Papelera San Andrés de Giles uses the line to produce kitchen towel and toilet tissue; point-to-point configuration is used for toilet tissue products, and the JOI embosser, can achieve the switch from nested to point-to-point in as little as one hour, compared with a whole shift on conventional lines. For such applications, a “random” point-to- point solution has been developed, which the company says allows more creative decoration and greater softness than normal point- to-point allows due to the reduced glue requirement.


Giurlani says that in different operations around the world, the JOI technology and the Tango Roll have demonstrated the capability to produce the highest quality towel without inner ply deterioration or product contamination. Most importantly, this is achieved with a finished roll diameter result that is “as good as that of a Point to Point unit without the complication, the pattern limitation or any negative impact on paper and product characteristics”.

As with most technologies, Giurlani says it’s fairly straightforward to map the evolution of embossing. In the 1980s, kitchen towel was subjected to a point-to-point process, while toilet tissue was produced with a simple embossing technique. The 1990s saw kitchen towel move to the new nested technology, while toilet tissue graduated to décor embossing. The Noughties witnessed the race for flexibility, and the JOI embosser was launched in 2009.

“We reached a point when we asked ourselves whether it was still possible to improve the nested lamination process using the conventional rubber marrying roll,” he adds. “For us, the JOI 013 represents a true evolution in embossing technology offering the possibility of using the Tango steel marrying roll.”

Why a steel marrying roll?

What is so problematical with the rubber marrying roll? “It’s a question of what is optimal,” Giurlani says. “Steel is optimal. The theoretical advantages of a steel marrying roll have tempted the converting industry for a long time because with a steel roll, superior nip control means there is no difference between the embossed surfaces of the tissue. Bulk and quality are absolutely preserved, roll cleaning is easy with the use of a doctor blade and the re- embossing effect is eliminated.”

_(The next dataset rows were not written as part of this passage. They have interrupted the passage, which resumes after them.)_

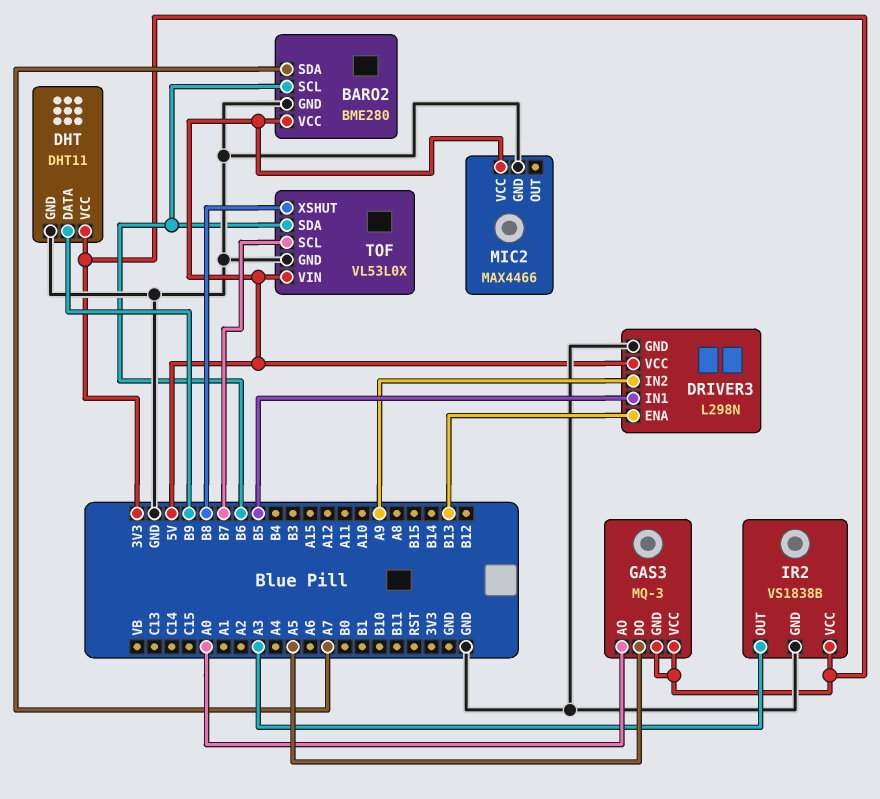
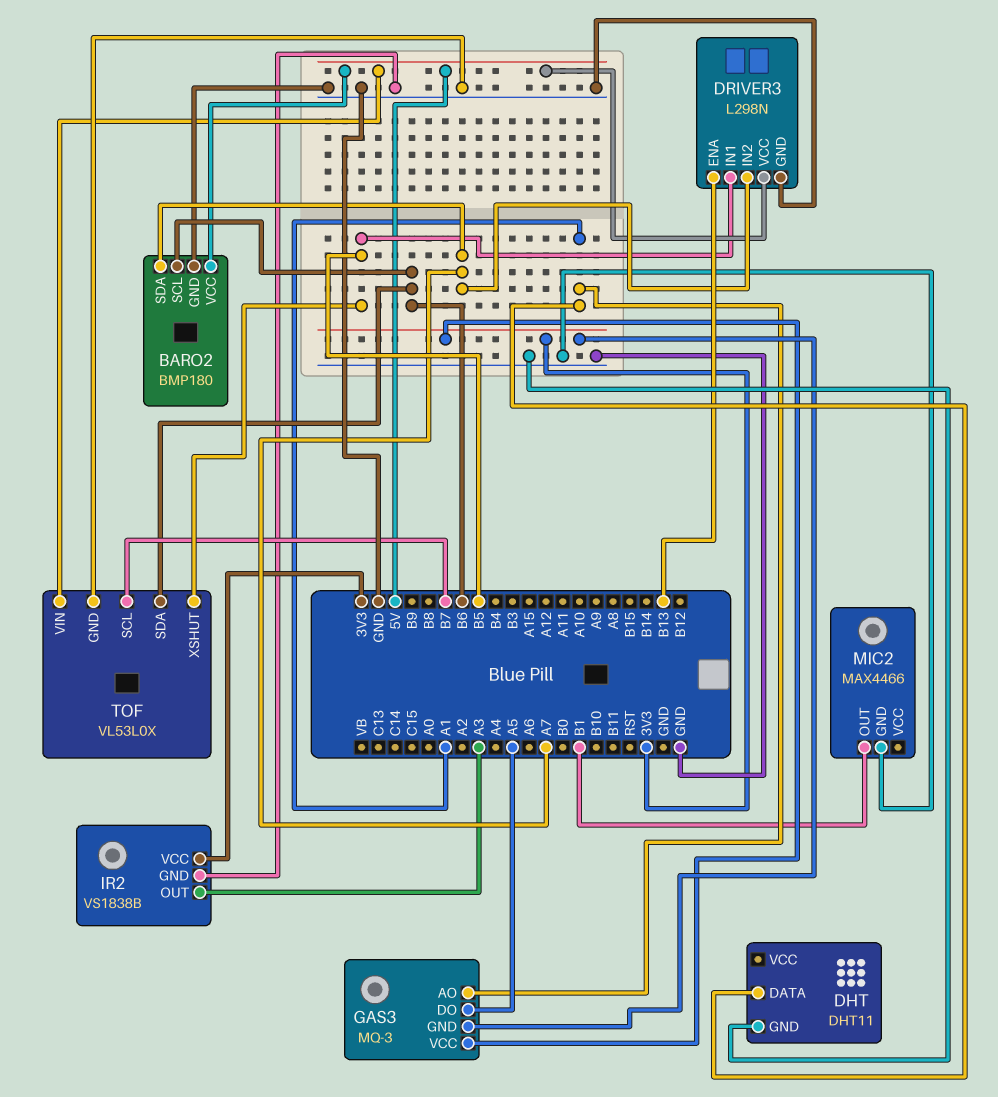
BARO2: BME280 -> BMP180
DHT pin DATA: B9 -> A1
DHT pin VCC: 3V3 -> none
DRIVER3 pin IN2: A9 -> A7
GAS3 pin AO: A0 -> A1
MIC2 pin OUT: none -> B1
MIC2 pin VCC: 5V -> none
TOF pin XSHUT: B8 -> B5

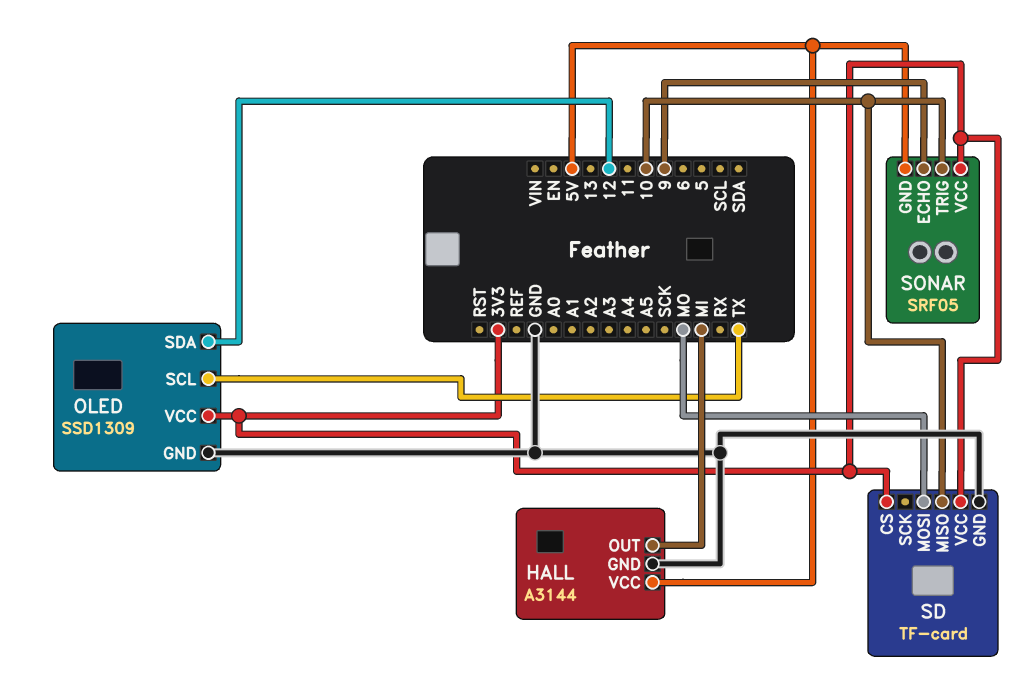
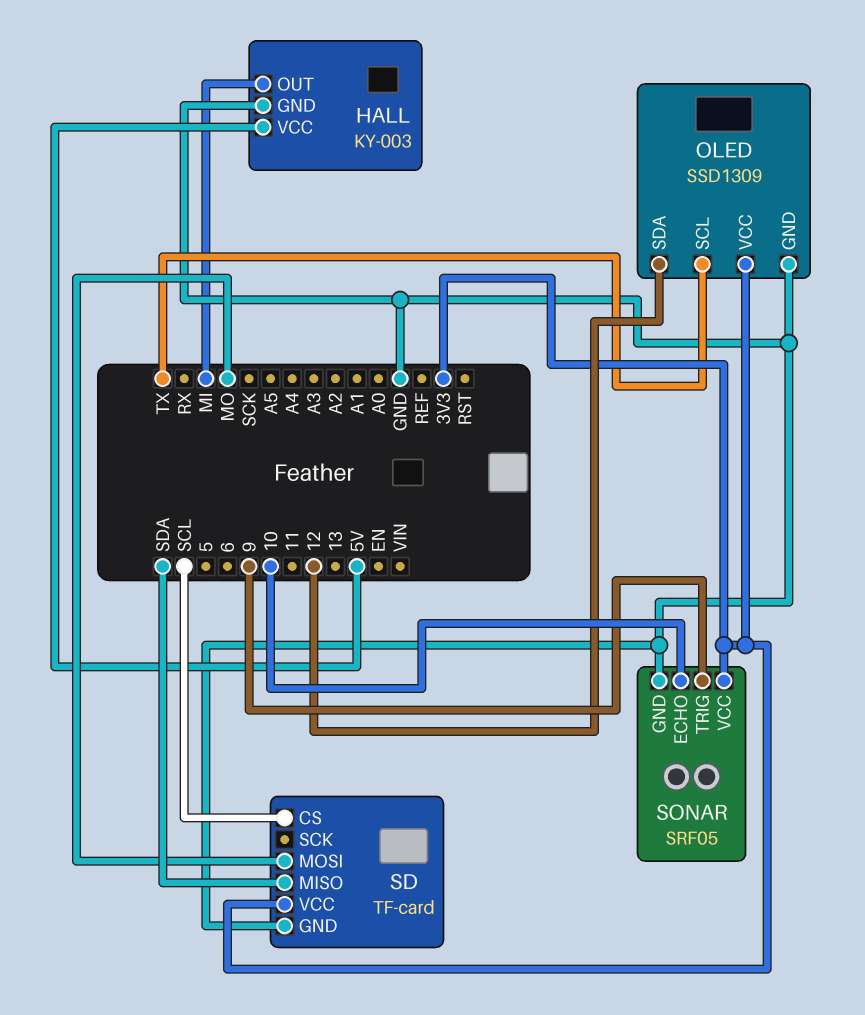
HALL: A3144 -> KY-003
SD pin CS: 3V3 -> SCL
SD pin MISO: 10 -> SDA
SONAR pin ECHO: 9 -> 10
SONAR pin GND: 5V -> GND
SONAR pin TRIG: 10 -> 9

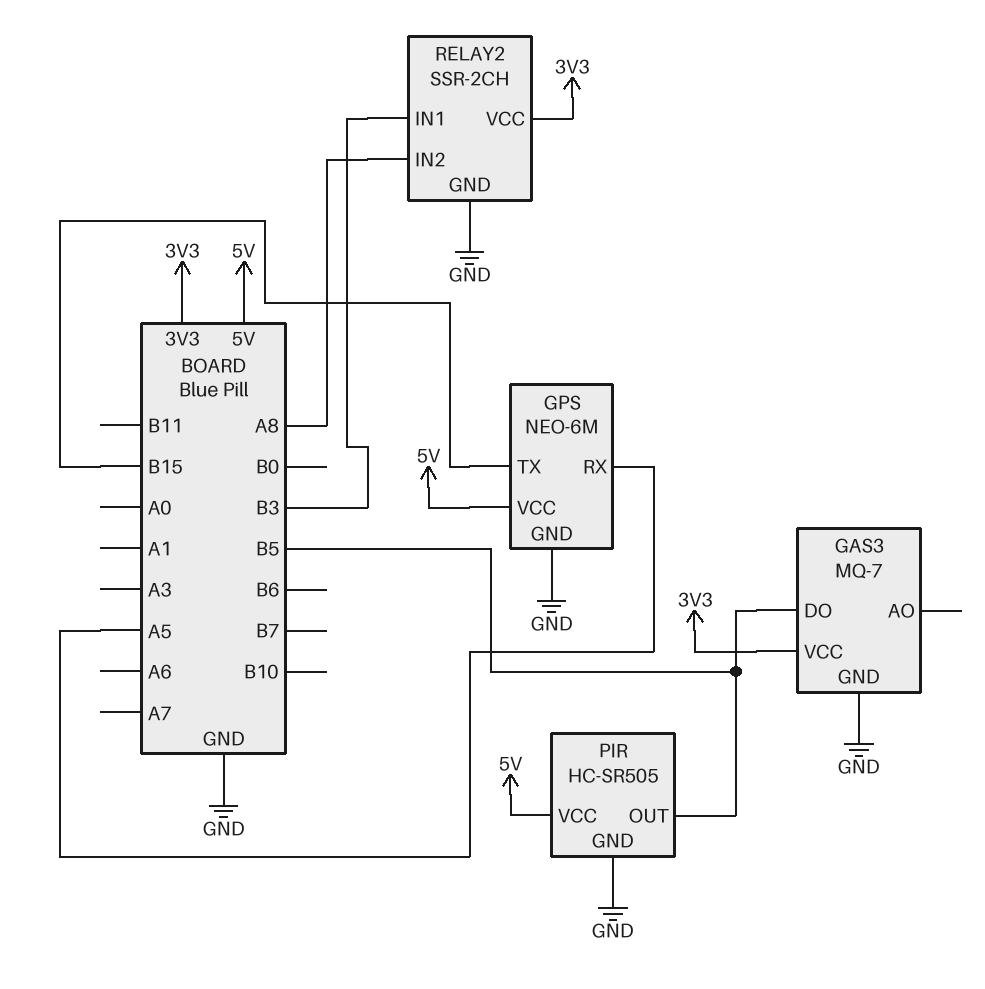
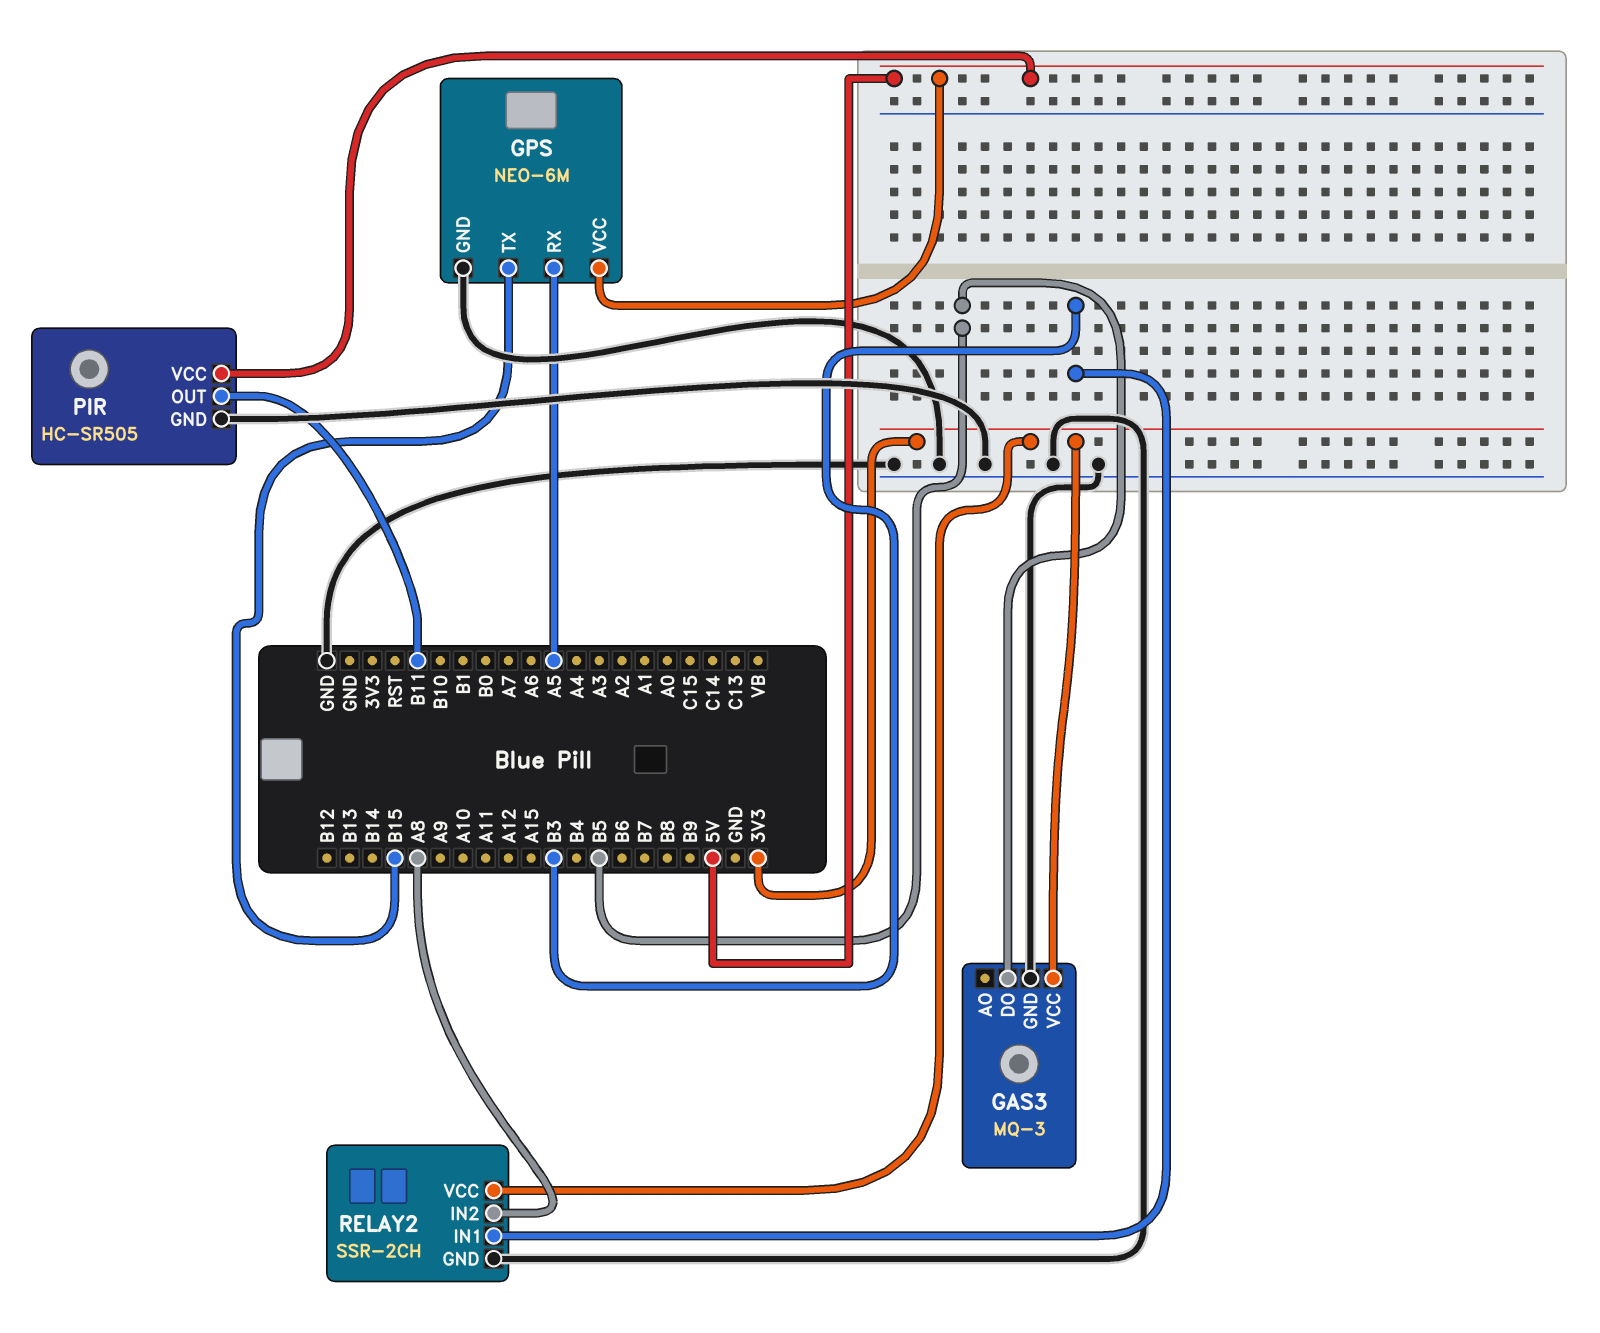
GAS3: MQ-7 -> MQ-3
PIR pin OUT: B5 -> B11

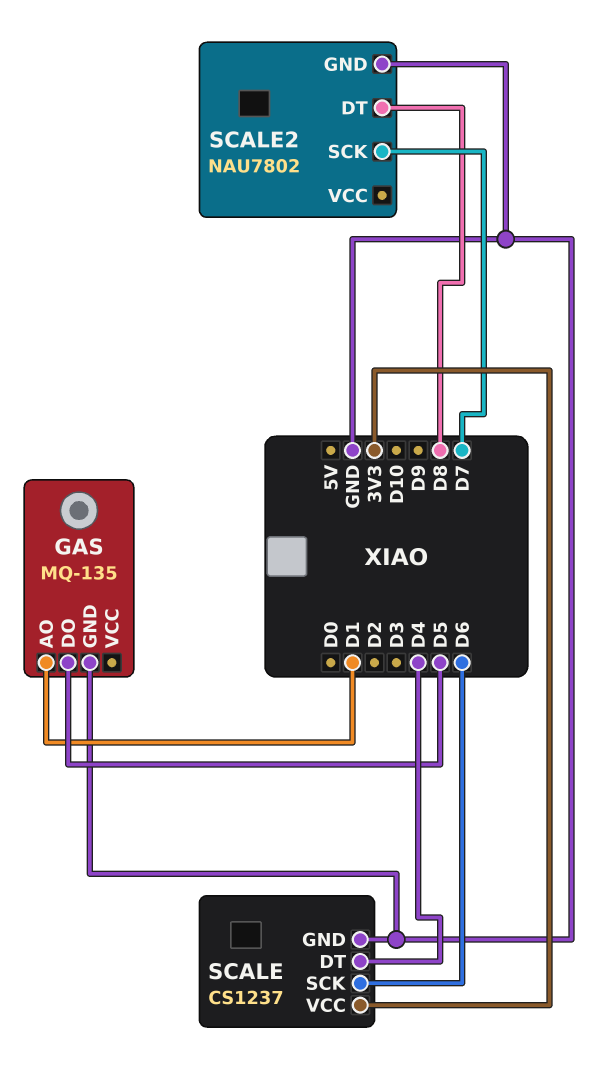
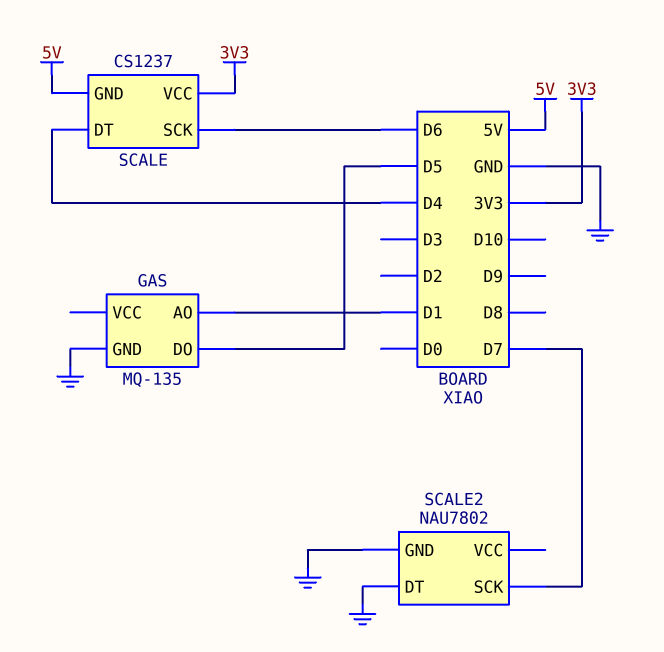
SCALE pin GND: GND -> 5V
SCALE2 pin DT: D8 -> GND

He adds that the JOI roll operates a steel-marrying roll without incurring the usual problems as it does not deflect, and this is the key to its success and its revolutionary potential. “What made non-deflection impossible to achieve was the roll design and the natural deflection of its material, this resulted in increased pressure on the edge of the web and reduced pressure in the middle. We have overcome this by transferring the deflection from the shell to the shaft where it does not affect tissue characteristics. After rigorous testing in production, we have won an important technical challenge.”

JOI also features roll temperature control technology and the Tango roll is driven. Through technical innovation, the barriers to steel marrying rolls have been overcome and converters can enjoy reduced cleaning, the elimination of final product contamination, improved inner-ply pattern definition with bulk retention, and reduced maintenance. Giurlani says this can be done safety because self-guarded lamination unit which allows operators to access the laminating area while the machine is running.

Nested and point-to-point benefits

There are implications for converters in terms of specific embossing techniques; nested embossing has always been associated with more design flexibility, but has been held back because it cannot offer the product volume performance of a point-to-point. “Today, runnability, bulk and reduced maintenance brought by the Tango steel marrying roll has suddenly put nested embossing in a new category,” Giurlani says. “Kitchen towel manufacturers can use great embossing patterns without sacrificing efficiency, paper characteristics and finished rolls diameter. The potential to add value to kitchen towel will transform the market.”

He says that the JOI 013 represents a landmark also in random point-to-point embossing. Converters can achieve far more imaginative decoration than is usually associated with normal point-to-point embossing technology. Giurlani adds: “This means that for toilet paper production, the lack of softness associated with point- to-point is limited because of the reduction of gluing points. Converters can now emboss the outer ply without compromising softness and, in short, toilet paper producers can achieve a softer roll which looks better.”

He says that JOI 013 has undoubtedly changed the rules for embossing. “We never stand still and we consider all technology to be a work in progress. We are determined to make the line even more accessible, safer and easy to operate. The big challenge today in converting is the logistics around the line and its layout efficiency. This is an important focus for us in the near future.”